Selected excerpt:

■ ■ ■

DIY JVM Part 1: Decoding the Magic – Parsing Java
DIY JVM Part 1: Decoding the Magic – Parsing Java
It’s been about 15 years since I last touched C programming. Back in university, I remember writing a small C program for an assignment—just a simple parser that could scan a C source file and check if its structures were correctly formed. It was nothing fancy, just a mundane academic exercise, and to be honest, I never thought much about it afterward. That was the last time I wrote anything significant in C.
Since then, my career has been all about Java and JVM-based languages. C had faded into the background, a relic of my early programming days. But recently, I found myself feeling a bit nostalgic. C is often called the “mother of all programming languages,” and I started wondering—what would it be like to revisit it now, with all the knowledge and experience I’ve accumulated?

■ ■ ■

Records supplied:

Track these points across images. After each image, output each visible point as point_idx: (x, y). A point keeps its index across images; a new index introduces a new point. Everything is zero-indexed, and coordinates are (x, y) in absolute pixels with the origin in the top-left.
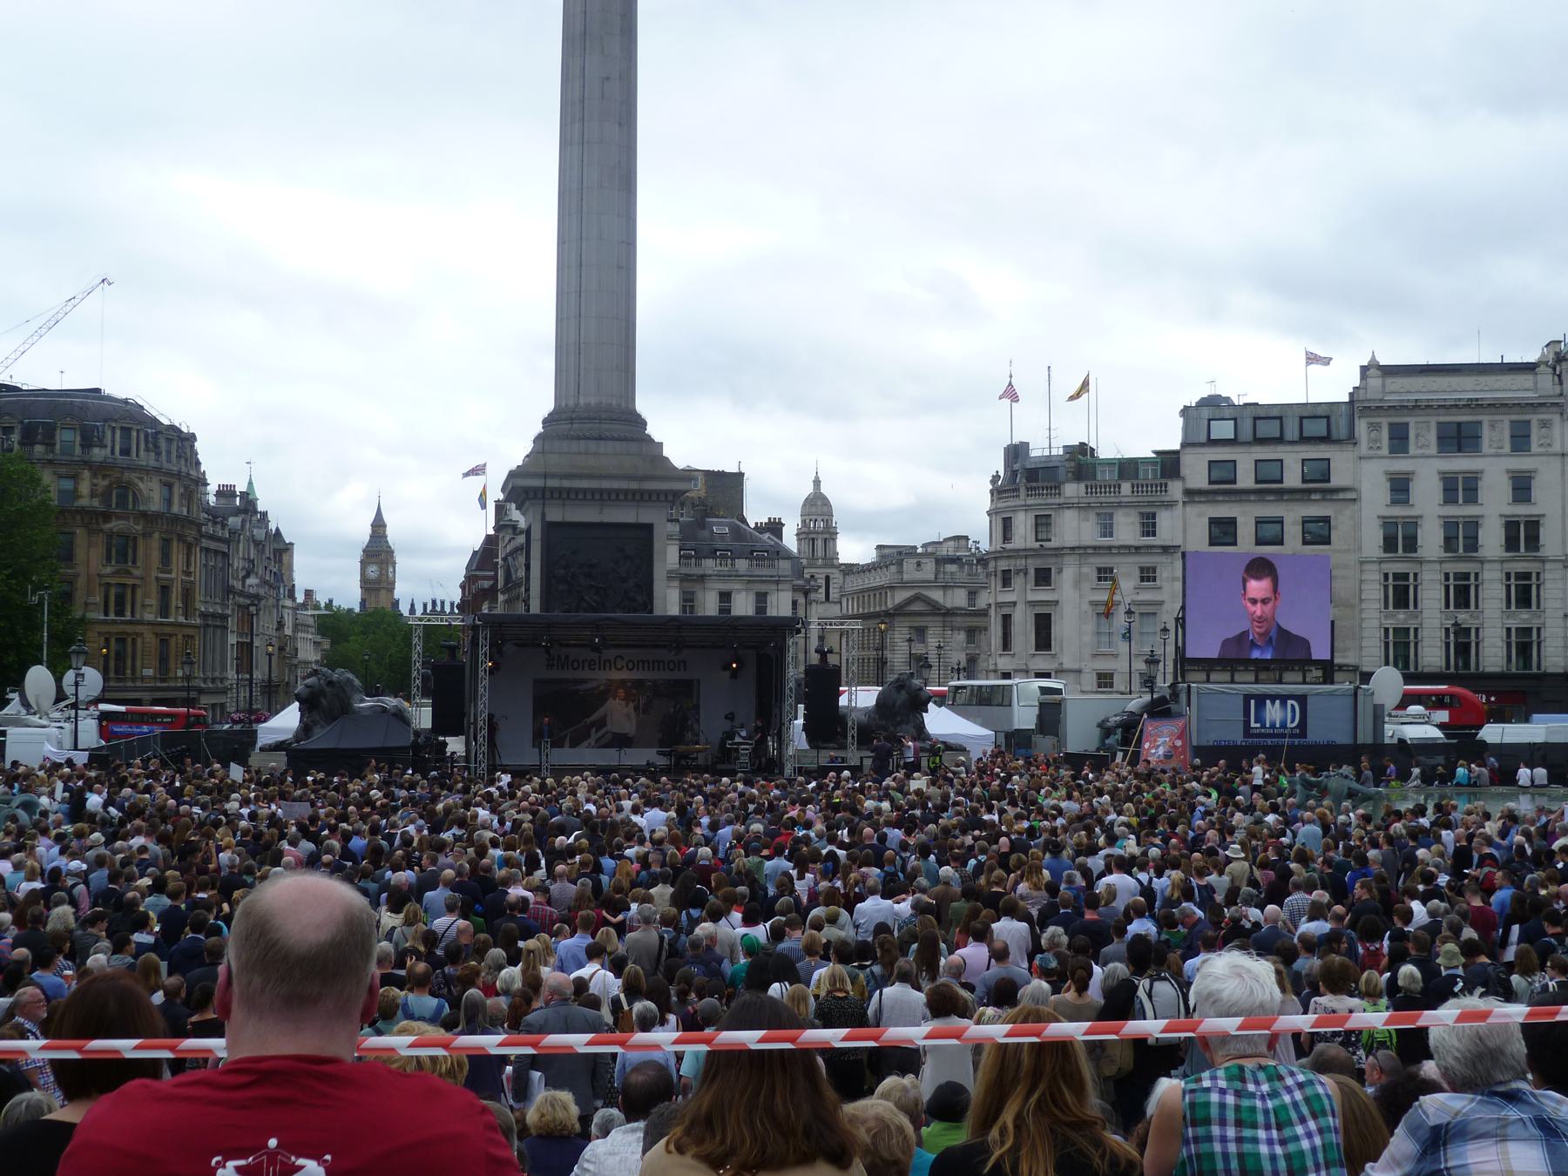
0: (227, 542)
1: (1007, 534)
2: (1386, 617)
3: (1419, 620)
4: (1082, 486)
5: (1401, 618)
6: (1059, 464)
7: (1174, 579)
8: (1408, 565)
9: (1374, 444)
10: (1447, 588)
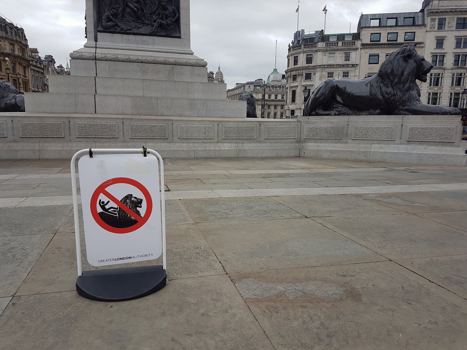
0: (43, 69)
1: (296, 62)
2: (430, 89)
3: (442, 89)
4: (325, 43)
5: (436, 89)
6: (315, 37)
7: (355, 76)
8: (440, 70)
9: (432, 27)
10: (453, 79)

■ ■ ■

Required tasks:
1. According to the blog post, how long has it been since the writer last touched C programming?
2. Reproduce word for word a passage of the blog post, beginning at the words that have "Since then, my" and stopping after "experience I’ve accumulated?".
The listing has no connection to the blog post.

Outputs in order:
1. About 15 years.

2.
Since then, my career has been all about Java and JVM-based languages. C had faded into the background, a relic of my early programming days. But recently, I found myself feeling a bit nostalgic. C is often called the “mother of all programming languages,” and I started wondering—what would it be like to revisit it now, with all the knowledge and experience I’ve accumulated?